1.9.20

Carolinhas

Cartoon de Adão I.

Where is your god?
When you suffer inside the four
Walls of this absurd and bitter
Existence and on this ground
That becomes a hell day by day

Thy Antichrist | Where is your god?

Era uma hora. O ônibus estacionado sairia a uma e meia. Não havia muita gente no terminal. O jeito era formar a fila. Em tempos de pandemia é melhor sentar estrategicamente para não ser contaminado. 

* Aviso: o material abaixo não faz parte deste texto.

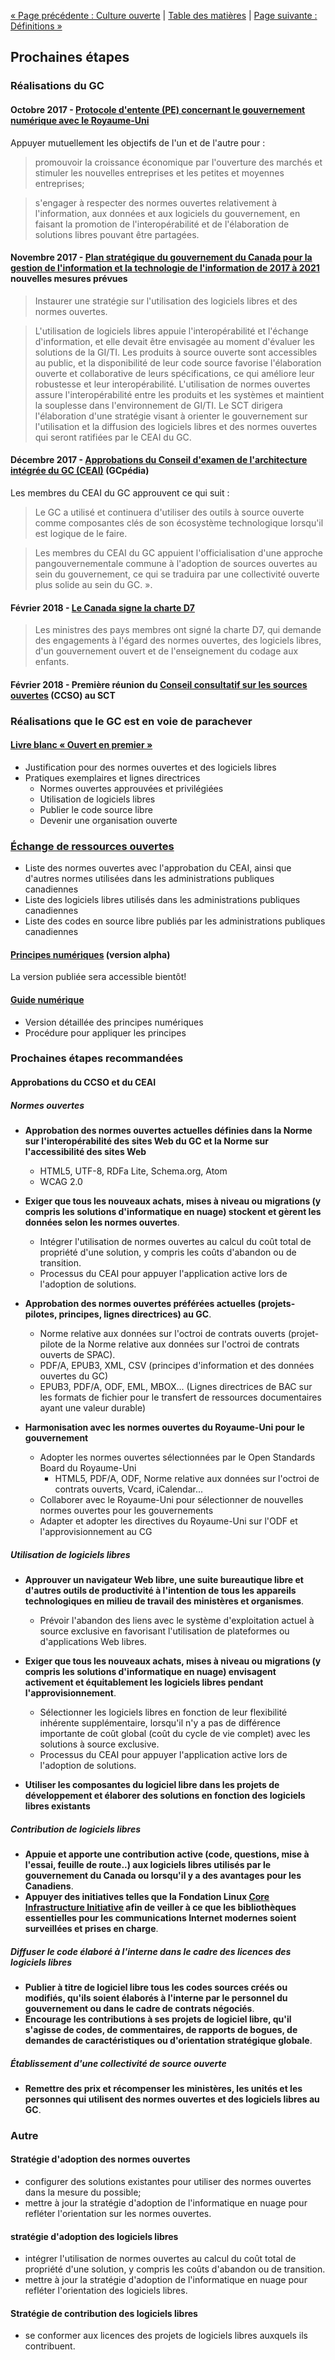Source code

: [« Page précédente : Culture ouverte](6_Culture_ouverte.md) | [Table des matières](../README.md#table-des-mati%C3%A8res) | [Page suivante : Définitions »](8_Définitions.md)

## Prochaines étapes

### Réalisations du GC

#### Octobre 2017 - [Protocole d'entente (PE) concernant le gouvernement numérique avec le Royaume-Uni](https://www.canada.ca/fr/secretariat-conseil-tresor/services/innovation/protocole-dentente-concernant-gouvernement-numerique.html)

Appuyer mutuellement les objectifs de l'un et de l'autre pour :

> promouvoir la croissance économique par l'ouverture des marchés et stimuler les nouvelles entreprises et les petites et moyennes entreprises;

> s'engager à respecter des normes ouvertes relativement à l'information, aux données et aux logiciels du gouvernement, en faisant la promotion de l'interopérabilité et de l'élaboration de solutions libres pouvant être partagées.

#### Novembre 2017 - [Plan stratégique du gouvernement du Canada pour la gestion de l'information et la technologie de l'information de 2017 à 2021](https://www.canada.ca/fr/secretariat-conseil-tresor/services/technologie-information/plan-strategique-2017-2021.html) nouvelles mesures prévues

> Instaurer une stratégie sur l'utilisation des logiciels libres et des normes ouvertes.

> L'utilisation de logiciels libres appuie l'interopérabilité et l'échange d'information, et elle devait être envisagée au moment d'évaluer les solutions de la GI/TI. Les produits à source ouverte sont accessibles au public, et la disponibilité de leur code source favorise l'élaboration ouverte et collaborative de leurs spécifications, ce qui améliore leur robustesse et leur interopérabilité. L'utilisation de normes ouvertes assure l'interopérabilité entre les produits et les systèmes et maintient la souplesse dans l'environnement de GI/TI. Le SCT dirigera l'élaboration d'une stratégie visant à orienter le gouvernement sur l'utilisation et la diffusion des logiciels libres et des normes ouvertes qui seront ratifiées par le CEAI du GC.

#### Décembre 2017 - [Approbations du Conseil d'examen de l'architecture intégrée du GC (CEAI)](http://www.gcpedia.gc.ca/gcwiki/images/9/98/GC_EARB_2017-12-14_Record_of_Discussion.pdf) (GCpédia)

Les membres du CEAI du GC approuvent ce qui suit :

> Le GC a utilisé et continuera d'utiliser des outils à source ouverte comme composantes clés de son écosystème technologique lorsqu'il est logique de le faire.

> Les membres du CEAI du GC appuient l'officialisation d'une approche pangouvernementale commune à l'adoption de sources ouvertes au sein du gouvernement, ce qui se traduira par une collectivité ouverte plus solide au sein du GC. ».

#### Février 2018 - [Le Canada signe la charte D7](https://ipolitics.ca/2018/02/22/canada-joins-club-worlds-digital-government-leaders/)

> Les ministres des pays membres ont signé la charte D7, qui demande des engagements à l'égard des normes ouvertes, des logiciels libres, d'un gouvernement ouvert et de l'enseignement du codage aux enfants.

#### Février 2018 - Première réunion du [Conseil consultatif sur les sources ouvertes](https://github.com/canada-ca/OS-Advisory_Conseil-SO) (CCSO) au SCT

### Réalisations que le GC est en voie de parachever

#### [Livre blanc « Ouvert en premier »](https://github.com/canada-ca/Open_First_Whitepaper)

- Justification pour des normes ouvertes et des logiciels libres
- Pratiques exemplaires et lignes directrices
  - Normes ouvertes approuvées et privilégiées
  - Utilisation de logiciels libres
  - Publier le code source libre
  - Devenir une organisation ouverte

### [Échange de ressources ouvertes](https://canada-ca.github.io/ore-ero/)

- Liste des normes ouvertes avec l'approbation du CEAI, ainsi que d'autres normes utilisées dans les administrations publiques canadiennes
- Liste des logiciels libres utilisés dans les administrations publiques canadiennes
- Liste des codes en source libre publiés par les administrations publiques canadiennes

#### [Principes numériques](https://ouvert.canada.ca/fr/blogue/principes-numeriques) (version alpha)

La version publiée sera accessible bientôt!

#### [Guide numérique](https://github.com/canada-ca/digital-playbook-guide-numerique)

- Version détaillée des principes numériques
- Procédure pour appliquer les principes

### Prochaines étapes recommandées

#### Approbations du CCSO et du CEAI

##### Normes ouvertes

- **Approbation des normes ouvertes actuelles définies dans la Norme sur l'interopérabilité des sites Web du GC et la Norme sur l'accessibilité des sites Web**
  - HTML5, UTF-8, RDFa Lite, Schema.org, Atom
  - WCAG 2.0

- **Exiger que tous les nouveaux achats, mises à niveau ou migrations (y compris les solutions d'informatique en nuage) stockent et gèrent les données selon les normes ouvertes**.
  - Intégrer l'utilisation de normes ouvertes au calcul du coût total de propriété d'une solution, y compris les coûts d'abandon ou de transition.
  - Processus du CEAI pour appuyer l'application active lors de l'adoption de solutions.

- **Approbation des normes ouvertes préférées actuelles (projets-pilotes, principes, lignes directrices) au GC**.
  - Norme relative aux données sur l'octroi de contrats ouverts (projet-pilote de la Norme relative aux données sur l'octroi de contrats ouverts de SPAC).
  - PDF/A, EPUB3, XML, CSV (principes d'information et des données ouvertes du GC)
  - EPUB3, PDF/A, ODF, EML, MBOX... (Lignes directrices de BAC sur les formats de fichier pour le transfert de ressources documentaires ayant une valeur durable)

- **Harmonisation avec les normes ouvertes du Royaume-Uni pour le gouvernement**
  - Adopter les normes ouvertes sélectionnées par le Open Standards Board du Royaume-Uni
    - HTML5, PDF/A, ODF, Norme relative aux données sur l'octroi de contrats ouverts, Vcard, iCalendar...
  - Collaborer avec le Royaume-Uni pour sélectionner de nouvelles normes ouvertes pour les gouvernements
  - Adapter et adopter les directives du Royaume-Uni sur l'ODF et l'approvisionnement au CG

##### Utilisation de logiciels libres

- **Approuver un navigateur Web libre, une suite bureautique libre et d'autres outils de productivité à l'intention de tous les appareils technologiques en milieu de travail des ministères et organismes**.
  - Prévoir l'abandon des liens avec le système d'exploitation actuel à source exclusive en favorisant l'utilisation de plateformes ou d'applications Web libres.

- **Exiger que tous les nouveaux achats, mises à niveau ou migrations (y compris les solutions d'informatique en nuage) envisagent activement et équitablement les logiciels libres pendant l'approvisionnement**.
  - Sélectionner les logiciels libres en fonction de leur flexibilité inhérente supplémentaire, lorsqu'il n'y a pas de différence importante de coût global (coût du cycle de vie complet) avec les solutions à source exclusive.
  - Processus du CEAI pour appuyer l'application active lors de l'adoption de solutions.

- **Utiliser les composantes du logiciel libre dans les projets de développement et élaborer des solutions en fonction des logiciels libres existants**

##### Contribution de logiciels libres

- **Appuie et apporte une contribution active (code, questions, mise à l'essai, feuille de route..) aux logiciels libres utilisés par le gouvernement du Canada ou lorsqu'il y a des avantages pour les Canadiens**.
- **Appuyer des initiatives telles que la Fondation Linux [Core Infrastructure Initiative](https://www.coreinfrastructure.org/) afin de veiller à ce que les bibliothèques essentielles pour les communications Internet modernes soient surveillées et prises en charge**.

##### Diffuser le code élaboré à l'interne dans le cadre des licences des logiciels libres

- **Publier à titre de logiciel libre tous les codes sources créés ou modifiés, qu'ils soient élaborés à l'interne par le personnel du gouvernement ou dans le cadre de contrats négociés**.
- **Encourage les contributions à ses projets de logiciel libre, qu'il s'agisse de codes, de commentaires, de rapports de bogues, de demandes de caractéristiques ou d'orientation stratégique globale**.

##### Établissement d'une collectivité de source ouverte

- **Remettre des prix et récompenser les ministères, les unités et les personnes qui utilisent des normes ouvertes et des logiciels libres au GC**.

### Autre

#### Stratégie d'adoption des normes ouvertes

- configurer des solutions existantes pour utiliser des normes ouvertes dans la mesure du possible;
- mettre à jour la stratégie d'adoption de l'informatique en nuage pour refléter l'orientation sur les normes ouvertes.

#### stratégie d'adoption des logiciels libres

- intégrer l'utilisation de normes ouvertes au calcul du coût total de propriété d'une solution, y compris les coûts d'abandon ou de transition.
- mettre à jour la stratégie d'adoption de l'informatique en nuage pour refléter l'orientation des logiciels libres.

#### Stratégie de contribution des logiciels libres

- se conformer aux licences des projets de logiciels libres auxquels ils contribuent.
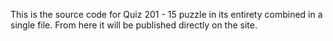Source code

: This is the source code for Quiz 201 - 15 puzzle in its entirety combined in a single file. From here it will be published directly on the site.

Um velhinho sem máscara, que pelo visto encontrou a vacina para o vírus, se achegou atrás de mim e puxou conversa com uma mulher que trocava de sapato num banco de madeira. O sapato não combinava com a roupa da mulher e nem com a mulher que estava carregada de sacolas de plástico. O velhinho dizia oi para todo mundo que passava por ali. Alguns com pressa não deram atenção. Toda cidade do interior deve ter o seu louquinho de estimação.

Uma senhora também sem máscara o reconheceu, parou para cumprimentar e desandou a tagarelar. Falava mais que a mulher da cobra. O assunto circulou entre o tempo que tinha melhorado graças a deus, o vizinho alcoólatra, Jesus, filho de deus, vai lhe mostrar o caminho, um parente crakudo que tinha morrido em paz com deus, o marido que não largava a vida do boteco, mas com fé no pai ele iria superar, um primo distante viciado em cocaína e deus todo poderoso que o curaria dessa desgraça. Uma cadela sarnenta parou no meio deles. Lambeu a ferida, coçou a orelha e saiu. A fofoquinha foi parar na pandemia: deus todo poderoso há de resolver, salivava de um jeito pegajoso a senhora crédula, deus todo poderoso vai dar um jeito nesse vírus, cuspiu o velhinho crente, porque deus todo poderoso não nos abandona. Basta ter fé. Amém, disse a crente. 

Curioso, no interior a população não diz tchau ou até breve, mas vai com deus e amém. Convenhamos que na capital linda e amorosa também não é muito diferente. O processo de homogeneização sócio-cultural é único por esses lados. Bitolação sem fronteiras.

O velhinho crédulo ficou sozinho e parecia ter ficado triste. A fila tinha crescido, a maioria das pessoas olhando o celular. Um pneu estourou, chamando a atenção dos distraídos digitais. Uma garotinha se assustou e sua mãe engoliu um Ave, Maria. Burburinho. Todos os olhos voltaram para o estranho fenômeno. O motorista desceu, chutou o pneu, é estourou, disse para os outros motoristas e recolheu o ônibus para a garagem. A aglomeração se desfez. O velhinho crédulo, que tinha espirrado um cruz credo, olhava para o seu celular. Me parecia que ele não sabia digitar. Sobrou para mim: o velhinho crédulo deu dois passos e veio pedir ajuda. Não conseguia entender o que estava escrito. Toquei em seu ombro, arriscando a me contaminar, e disse, deus não é todo poderoso, pede auxílio a ele. A porta do ônibus abriu.